Henry narrowed his eyes and grumbled as he retreated into the sanctuary of the two-story home located on a cul-de-sac. He fished out of the toaster charred slices of bread and stabbed the pedal of the garbage can with his foot to get rid of them, then proceeded to go room to room opening windows and turning on every fan in the lower half of the house.
Fans whined.
A cool October breeze blew in.
While he waited for the air to clear, he sauntered into the bathroom to take a leak. After spending the better part of ten minutes in his routine of counting numbers and looking at different objects — tile flooring, steel handle, drywall — a grounding method to get his aging body to work, he exited, cursing old age.
Henry ambled over to the fridge, the door was littered with colorful reminder notes from top to bottom. Some were weeks old, to-dos he’d forgotten to remove, others still needed to be checked against his wall calendar to determine if they warranted urgency.

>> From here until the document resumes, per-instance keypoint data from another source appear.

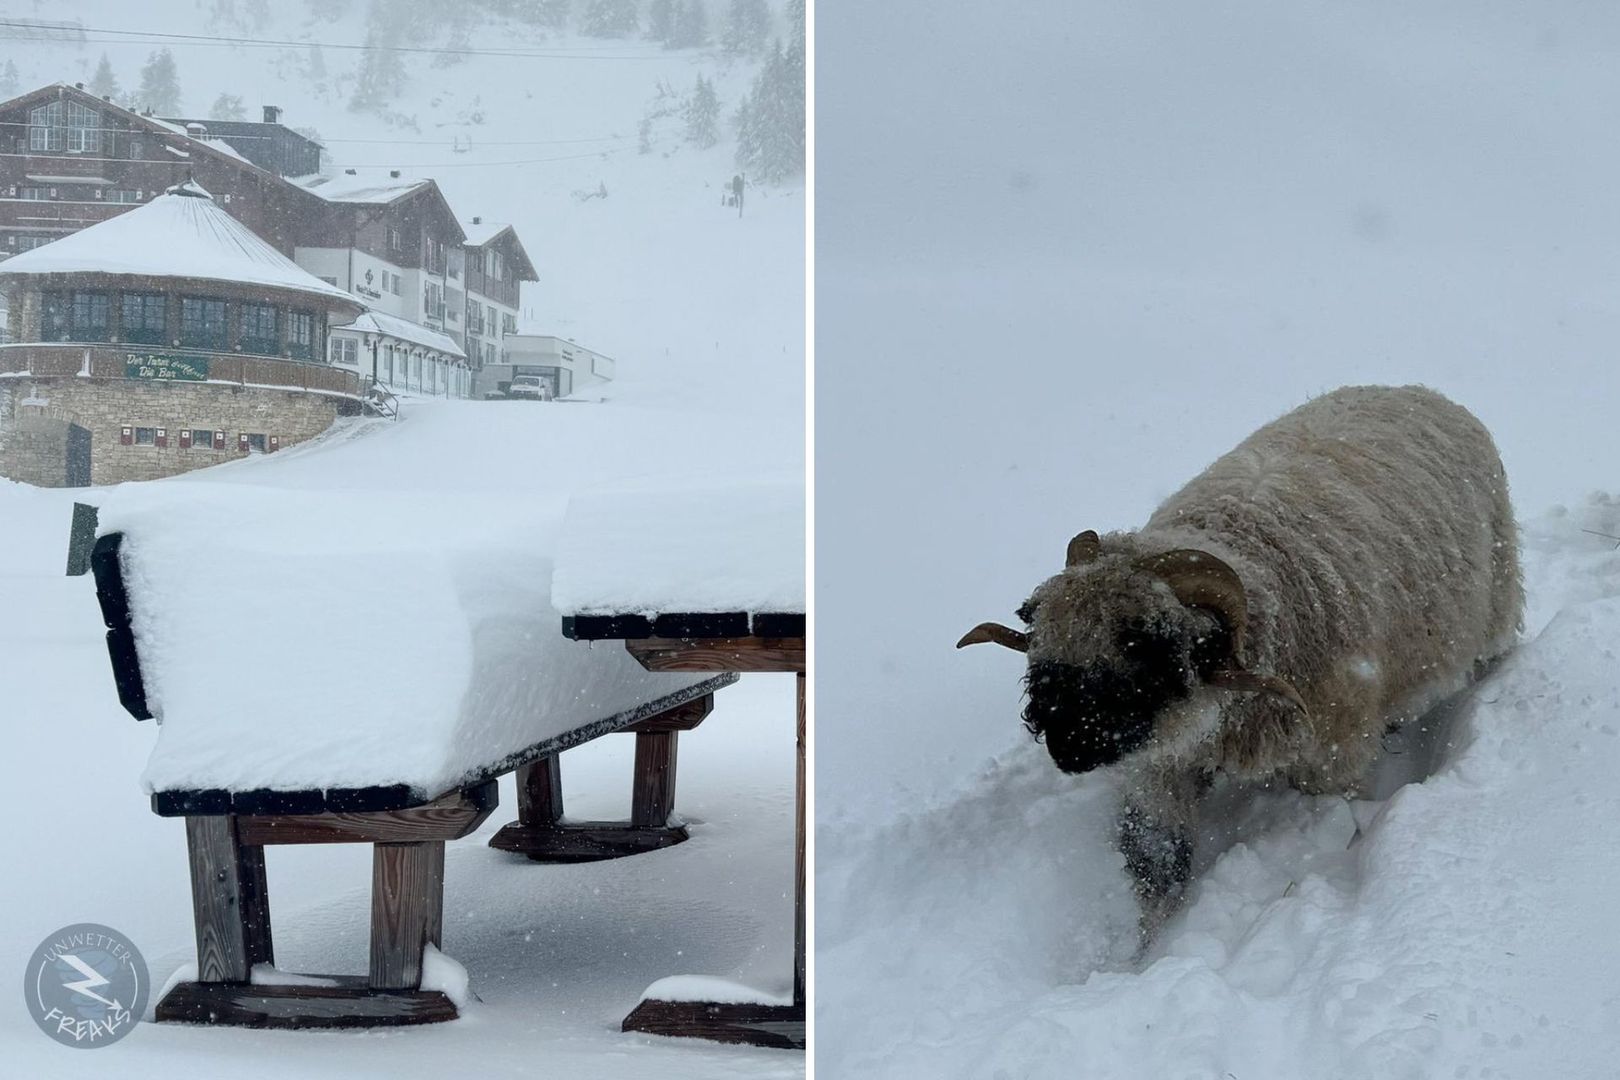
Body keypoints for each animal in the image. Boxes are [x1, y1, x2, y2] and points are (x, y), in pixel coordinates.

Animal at [952, 386, 1522, 932]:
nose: (1067, 745)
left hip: (1494, 609)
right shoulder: (1159, 764)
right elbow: (1157, 863)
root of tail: (1415, 388)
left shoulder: (1332, 756)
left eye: (1145, 642)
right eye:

CALL KARA AND WISH HER A HAPPY BIRTHDAY
Henry peeled the note off the stainless steel and ducked his head inside the fridge to see what could pass for breakfast. The pickings were slim. He hadn’t hit the grocery store in over two weeks. Under the glow of a pale light, a few bottles of beer, half a brick of butter, a carton of milk, some condiments, and the remainder of a blueberry pie stared back. He grumbled. His neighbor, Debbie Ratchet, a widow, had dropped off the pie. It was her angle, a harmless and kind gesture that might have passed as neighborly if it wasn’t for the fact that she was in the habit of doing it twice a week. At first, he’d been surprised, then suspicious, and after that thoroughly disturbed. Who had time for all this chitchat? Better still, who ate this many pies? She might have been on his doorstep every day if he didn’t park his truck in the garage and pretend he wasn’t home.
Henry fished out the pie, peeled back the foil and gave it a wary sniff, then shrugged. “When all else fails — pie!” He snagged a used fork from the sink and headed back down the corridor. The cream-colored walls were adorned in wood-framed photos of his family and various bush planes. Every room in the house had some décor that reflected his love of aviation, his career of choice.
In the years since losing Indi, he’d struggled to deal with liv
ing alone. He had good friends, mostly work colleagues, and strong ties in the villages throughout Alaska, but that didn’t equate to true friendship, not that he was a social man or a huge talker. That was Indi’s strength, she had been good at that. No, if it wasn’t for his work, and hobby, he might have put a .40 caliber to his temple a long time ago.
After taking a few mouthfuls of pie, he set the rest down on top of a large, crinkled map of Alaska. There were numerous old, thick, leather-bound books stacked haphazardly around him; two were spread wide, close to his archaic desktop computer, a machine that would have made Bill Gates proud. He powered it on and was greeted by the familiar and irritating blue screen of death.
He pummeled the top and swore at it, threatening to replace it as if it understood him. Henry powered it off, and on again, four times before it worked.
Damn technology, he hated it.
He’d been meaning to replace it, at least that’s what a fridge note told him.
Henry set his glasses back on his face, sighed, and took another scoop of pie before scanning a page of his book, then glancing at the monitor to form a comparison before making another scribble in a journal.
He’d consumed story after story of lost gold mines and sunken ships throughout Southeast Alaska. His descent into madness, at least that’s what some called it, had led to filling over twenty-seven journals. Each one littered with ideas, connections, theories, some that came up empty, others that drove him down another rabbit hole. His hobby was like a drug, a thrill that he’d had since his youth but had lost in the wake of losing Indi. But now it was back, drawing him in, adding meaning to his paper-thin life.